First, Martin is entering the draft as a center, so that should be made known upfront. He isn't as polished as a couple of players ranked ahead of him at his position (Travis Swanson and Weston Richburg), but he has shown enough in a short time to be one of the top interior linemen prospects in this year's draft. In his first two years at USC, Martin was a guard and did pretty well there--particularly as a sophomore. He was moved to center as a junior and won All-Pac-12 First Team honors. He has good size at 6'3" and 310 pounds and has displayed good tenacity and athleticism.

The thinking here is a potential upgrade at center for the Bengals, while also providing a decent guard option, if needed in a pinch. With the Bengals not usually valuing centers or guards high in the draft, the team could get a solid player with good upside at a draft position that doesn't cost much.

Round Four, Pick No.119: Aaron Murray, Quarterback, Georgia:

The Bengals arguably need a quarterback--be it as an upgrade to the backup situation or to push Andy Dalton, right? The Bengals also love drafting players from the University of Georgia, particularly in the mid-rounds of the draft. Enter Aaron Murray, who in my opinion, is one of the most under-appreciated prospects in this year's draft class.

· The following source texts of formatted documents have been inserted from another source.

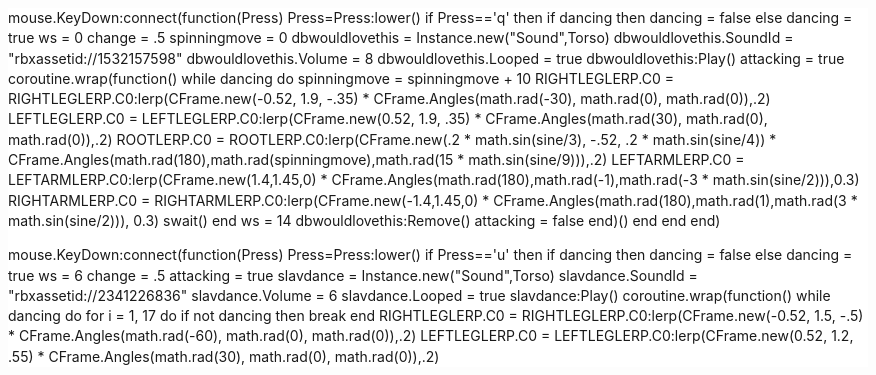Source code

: mouse.KeyDown:connect(function(Press)
Press=Press:lower()
if Press=='q' then
if dancing then
dancing = false
else
dancing = true
ws = 0
change = .5
spinningmove = 0
dbwouldlovethis = Instance.new("Sound",Torso)
dbwouldlovethis.SoundId = "rbxassetid://1532157598"
dbwouldlovethis.Volume = 8
dbwouldlovethis.Looped = true
dbwouldlovethis:Play()
attacking = true
coroutine.wrap(function()
while dancing do
spinningmove = spinningmove + 10
RIGHTLEGLERP.C0 = RIGHTLEGLERP.C0:lerp(CFrame.new(-0.52, 1.9, -.35) * CFrame.Angles(math.rad(-30), math.rad(0), math.rad(0)),.2)
LEFTLEGLERP.C0 = LEFTLEGLERP.C0:lerp(CFrame.new(0.52, 1.9, .35) * CFrame.Angles(math.rad(30), math.rad(0), math.rad(0)),.2)
ROOTLERP.C0 = ROOTLERP.C0:lerp(CFrame.new(.2 * math.sin(sine/3), -.52, .2 * math.sin(sine/4)) * CFrame.Angles(math.rad(180),math.rad(spinningmove),math.rad(15 * math.sin(sine/9))),.2)
LEFTARMLERP.C0 = LEFTARMLERP.C0:lerp(CFrame.new(1.4,1.45,0) * CFrame.Angles(math.rad(180),math.rad(-1),math.rad(-3 * math.sin(sine/2))),0.3)
RIGHTARMLERP.C0 = RIGHTARMLERP.C0:lerp(CFrame.new(-1.4,1.45,0) * CFrame.Angles(math.rad(180),math.rad(1),math.rad(3 * math.sin(sine/2))), 0.3)
swait()
end
ws = 14
dbwouldlovethis:Remove()
attacking = false
end)()
end
end
end)


mouse.KeyDown:connect(function(Press)
Press=Press:lower()
if Press=='u' then
if dancing then
dancing = false
else
dancing = true
ws = 6
change = .5
attacking = true
slavdance = Instance.new("Sound",Torso)
slavdance.SoundId = "rbxassetid://2341226836"
slavdance.Volume = 6
slavdance.Looped = true
slavdance:Play()
coroutine.wrap(function()
while dancing do
for i = 1, 17 do
if not dancing then break end
RIGHTLEGLERP.C0 = RIGHTLEGLERP.C0:lerp(CFrame.new(-0.52, 1.5, -.5) * CFrame.Angles(math.rad(-60), math.rad(0), math.rad(0)),.2)
LEFTLEGLERP.C0 = LEFTLEGLERP.C0:lerp(CFrame.new(0.52, 1.2, .55) * CFrame.Angles(math.rad(30), math.rad(0), math.rad(0)),.2)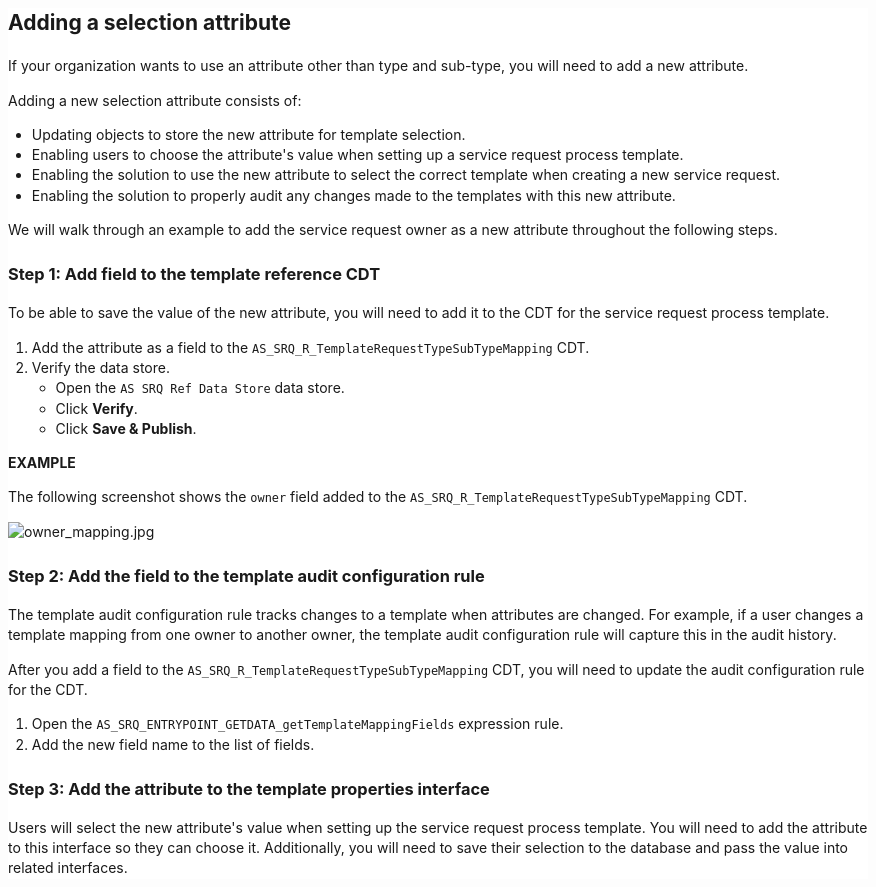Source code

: ## Adding a selection attribute

If your organization wants to use an attribute other than type and sub-type, you will need to add a new attribute.

Adding a new selection attribute consists of:

-   Updating objects to store the new attribute for template selection.
-   Enabling users to choose the attribute's value when setting up a service request process template.
-   Enabling the solution to use the new attribute to select the correct template when creating a new service request.
-   Enabling the solution to properly audit any changes made to the templates with this new attribute.

We will walk through an example to add the service request owner as a new attribute throughout the following steps.

### Step 1: Add field to the template reference CDT

To be able to save the value of the new attribute, you will need to add it to the CDT for the service request process template.

1.  Add the attribute as a field to the `AS_SRQ_R_TemplateRequestTypeSubTypeMapping` CDT.
2.  Verify the data store.
    -   Open the `AS SRQ Ref Data Store` data store.
    -   Click **Verify**.
    -   Click **Save & Publish**.

**EXAMPLE**

The following screenshot shows the `owner` field added to the `AS_SRQ_R_TemplateRequestTypeSubTypeMapping` CDT.

![owner_mapping.jpg](images/owner_mapping.jpg)

### Step 2: Add the field to the template audit configuration rule

The template audit configuration rule tracks changes to a template when attributes are changed. For example, if a user changes a template mapping from one owner to another owner, the template audit configuration rule will capture this in the audit history.

After you add a field to the `AS_SRQ_R_TemplateRequestTypeSubTypeMapping` CDT, you will need to update the audit configuration rule for the CDT.

1.  Open the `AS_SRQ_ENTRYPOINT_GETDATA_getTemplateMappingFields` expression rule.
2.  Add the new field name to the list of fields.

### Step 3: Add the attribute to the template properties interface

Users will select the new attribute's value when setting up the service request process template. You will need to add the attribute to this interface so they can choose it. Additionally, you will need to save their selection to the database and pass the value into related interfaces.
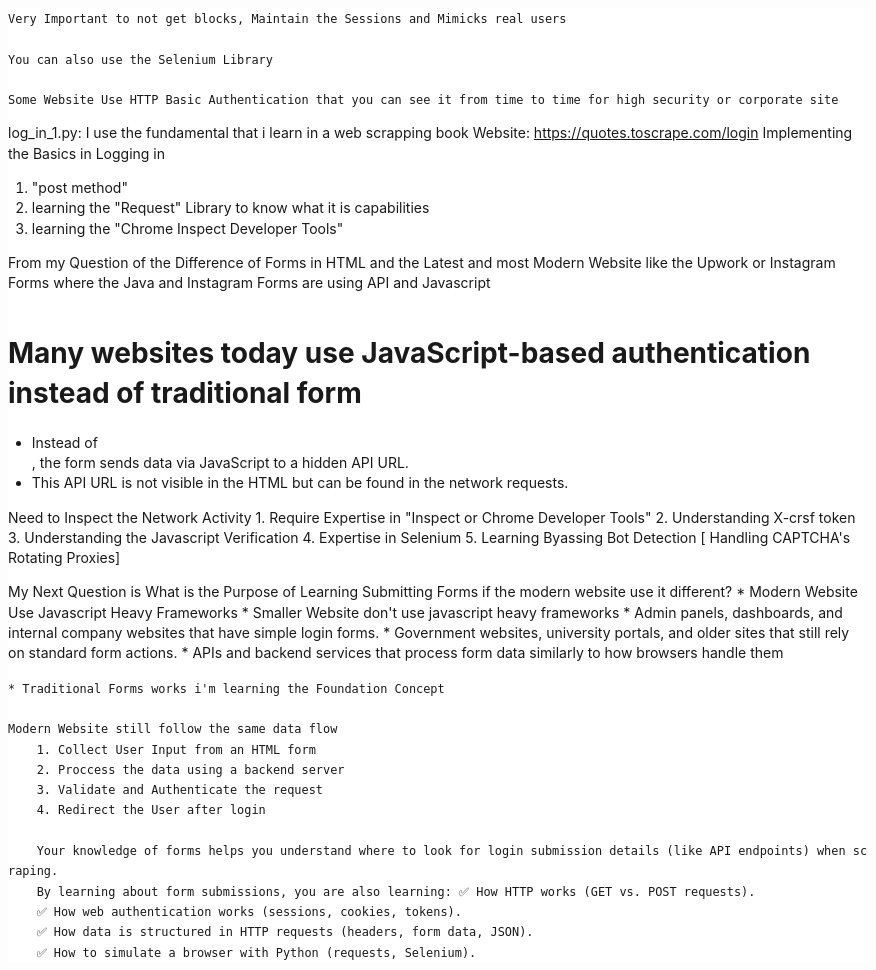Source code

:     Very Important to not get blocks, Maintain the Sessions and Mimicks real users 

    You can also use the Selenium Library 

    Some Website Use HTTP Basic Authentication that you can see it from time to time for high security or corporate site 
    

log_in_1.py:
I use the fundamental that i learn in a web scrapping book 
Website: https://quotes.toscrape.com/login
Implementing the Basics in Logging in 
1. "post method" 
2. learning the "Request" Library to know what it is capabilities
3. learning the "Chrome Inspect Developer Tools"
  

From my Question of the Difference of Forms in HTML and the Latest and most Modern Website like the Upwork or Instagram Forms 
where the Java and Instagram Forms are using API and Javascript 

# Many websites today use JavaScript-based authentication instead of traditional form
* Instead of <form action="login.php">, the form sends data via JavaScript to a hidden API URL.
* This API URL is not visible in the HTML but can be found in the network requests.

Need to Inspect the Network Activity 
    1. Require Expertise in "Inspect or Chrome Developer Tools"
    2. Understanding X-crsf token 
    3. Understanding the Javascript Verification
    4. Expertise in Selenium 
    5. Learning Byassing Bot Detection [ Handling CAPTCHA's Rotating Proxies]

My Next Question is What is the Purpose of Learning Submitting Forms if the modern website use it different?
    * Modern Website Use Javascript Heavy Frameworks 
    * Smaller Website don't use javascript heavy frameworks 
    * Admin panels, dashboards, and internal company websites that have simple login forms.
    * Government websites, university portals, and older sites that still rely on standard form actions.
    * APIs and backend services that process form data similarly to how browsers handle them
    
    * Traditional Forms works i'm learning the Foundation Concept 
    
    Modern Website still follow the same data flow 
        1. Collect User Input from an HTML form 
        2. Proccess the data using a backend server
        3. Validate and Authenticate the request
        4. Redirect the User after login 

        Your knowledge of forms helps you understand where to look for login submission details (like API endpoints) when scraping.
        By learning about form submissions, you are also learning: ✅ How HTTP works (GET vs. POST requests).
        ✅ How web authentication works (sessions, cookies, tokens).
        ✅ How data is structured in HTTP requests (headers, form data, JSON).
        ✅ How to simulate a browser with Python (requests, Selenium).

He's tough, he has won in college, put up big stats (broke school passing records) in the SEC and is a gritty leader. So, what's the problem? He's also small (6'1", 201 pounds), didn't have some of the big-game wins that other SEC quarterbacks have had, and his arm isn't necessarily exceptional. Still, his arm is pretty dang good for a player of his size and he has a nice, compact throwing motion to boot. Though Murray's value seems about right in the fourth round, I think he's a better player than what people give him credit for.